6. Covenants of the Underwriter. The Underwriter hereby represents and agrees that:
(i) It has not made, and will not make any offer relating to the Shares that would constitute a free writing prospectus, without the prior consent of the Company, which consent shall not be unreasonably withheld.
(ii) Any free writing prospectus used or referred to by it will not be subject to broad unrestricted dissemination and will not be required to be filed with the Commission, in accordance with Rule 433 under the Securities Act, as a result of any action taken or caused to be taken by the Underwriter, which is not consented to in advance by the Company.
(iii) Any free writing prospectus used or referred to by it, except any “issuer free writing prospectus” as defined in Rule 433 under the Securities Act, as to which the Underwriter makes no representation or warranty, complied in all material respects with the Securities Act.
(iv) In the event the Company instructs the Underwriter to discontinue offers and sales of the Additional Shares pursuant to Section 5(iv)(B), it shall refrain from making any offer or sale of the Additional Shares during the Suspension Days.
7. Effective Date of Agreement; Termination.
(i) Effective Date. This Agreement shall become effective as of the date first above written and shall remain in force until terminated as provided in this Section 7;
14
(ii) Termination; General. The Underwriter may terminate this Agreement, by notice to the Company, at any time at or prior to the Closing Time (a) if there has been, since the time of execution of this Agreement or since the respective dates as of which information is given in the Prospectus (exclusive of any supplement thereto), any material adverse change in the condition, financial or otherwise, or in the earnings, business affairs or business prospects of the Company and its subsidiaries considered as one enterprise, whether or not arising in the ordinary course of business, or (b) if there has occurred any material adverse change in the financial markets in the United States or in the international financial markets, any outbreak of hostilities or escalation thereof or other calamity or crisis or any change or development involving a prospective change in national or international political, financial or economic conditions, in each case the effect of which is such as to make it, in the judgment of the Underwriter, impracticable or inadvisable to market the Shares or to enforce contracts for the sale of the Shares, or (c) if trading in any securities of the Company has been suspended or materially limited by the Commission or the NYSE, or if trading generally on the American Stock Exchange or the NYSE or in the Nasdaq National Market has been suspended or materially limited, or minimum or maximum prices for trading have been fixed, or maximum ranges for prices have been required, by any of said exchanges or by such system or by order of the Commission, the Financial Industry Regulatory Authority or any other governmental authority, or a material disruption has occurred in commercial banking or securities settlement or clearance services in the United States, or (d) if a banking moratorium has been declared by either federal or New York authorities.
(iii) Liabilities.
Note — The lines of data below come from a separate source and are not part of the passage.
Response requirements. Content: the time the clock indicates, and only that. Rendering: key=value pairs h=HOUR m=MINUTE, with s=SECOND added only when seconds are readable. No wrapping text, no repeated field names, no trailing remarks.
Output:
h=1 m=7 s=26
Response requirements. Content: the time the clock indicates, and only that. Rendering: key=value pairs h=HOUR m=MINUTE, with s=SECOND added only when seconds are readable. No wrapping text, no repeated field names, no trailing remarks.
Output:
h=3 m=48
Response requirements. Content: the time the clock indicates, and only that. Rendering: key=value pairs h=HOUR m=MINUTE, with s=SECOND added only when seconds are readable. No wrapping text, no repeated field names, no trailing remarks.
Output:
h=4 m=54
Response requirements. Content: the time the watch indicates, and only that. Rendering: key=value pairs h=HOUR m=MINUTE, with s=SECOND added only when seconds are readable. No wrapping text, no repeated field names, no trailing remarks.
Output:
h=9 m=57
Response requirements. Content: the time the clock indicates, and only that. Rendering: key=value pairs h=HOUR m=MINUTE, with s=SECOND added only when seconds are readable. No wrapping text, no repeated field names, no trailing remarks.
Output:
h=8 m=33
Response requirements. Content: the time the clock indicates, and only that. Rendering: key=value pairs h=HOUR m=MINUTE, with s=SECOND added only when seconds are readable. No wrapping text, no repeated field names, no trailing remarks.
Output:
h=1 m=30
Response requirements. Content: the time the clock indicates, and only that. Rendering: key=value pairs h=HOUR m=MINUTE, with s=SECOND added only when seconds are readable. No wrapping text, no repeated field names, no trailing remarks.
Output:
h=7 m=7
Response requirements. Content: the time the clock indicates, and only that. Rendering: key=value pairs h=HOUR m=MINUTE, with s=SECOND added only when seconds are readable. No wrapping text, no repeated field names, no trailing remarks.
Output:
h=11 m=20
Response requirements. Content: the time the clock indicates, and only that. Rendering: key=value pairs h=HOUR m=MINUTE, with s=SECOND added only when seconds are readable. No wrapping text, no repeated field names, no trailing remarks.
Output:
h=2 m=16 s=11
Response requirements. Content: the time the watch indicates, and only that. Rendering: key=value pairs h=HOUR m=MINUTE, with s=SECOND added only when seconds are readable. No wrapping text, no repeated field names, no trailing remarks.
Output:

If this Agreement is terminated pursuant to this Section, such termination shall be without liability of any party to any other party except as provided in Section 5(vii) hereof, and provided further that Sections 1, 8 and 9 shall survive such termination and remain in full force and effect.
8. Indemnification.
(i) As used herein:
“Indemnified Party” means a person entitled to indemnity under paragraph (ii), (iii), or (iv) of this Section 8.
“Indemnifying Party” means a person providing indemnity under paragraph (ii), (iii), or (iv) of this Section 8.
“Underwriter Information” means all information contained in or omitted from the Prospectus, the Time of Sale Prospectus or any amendment or supplement thereto or any preliminary prospectus in reliance upon and in conformity with information concerning the Underwriter furnished in writing by or on behalf of the Underwriter to the Forward Counterparty and the Company expressly for use therein; it being understood and agreed that such information furnished by the Underwriter consists solely of the following: The information contained in or omitted from the Prospectus, the Time of Sale Prospectus or any preliminary prospectus in paragraphs 5, 6, 12 and 13 under the caption “Underwriting.”
15
“Proceeding” means any action, suit or proceeding.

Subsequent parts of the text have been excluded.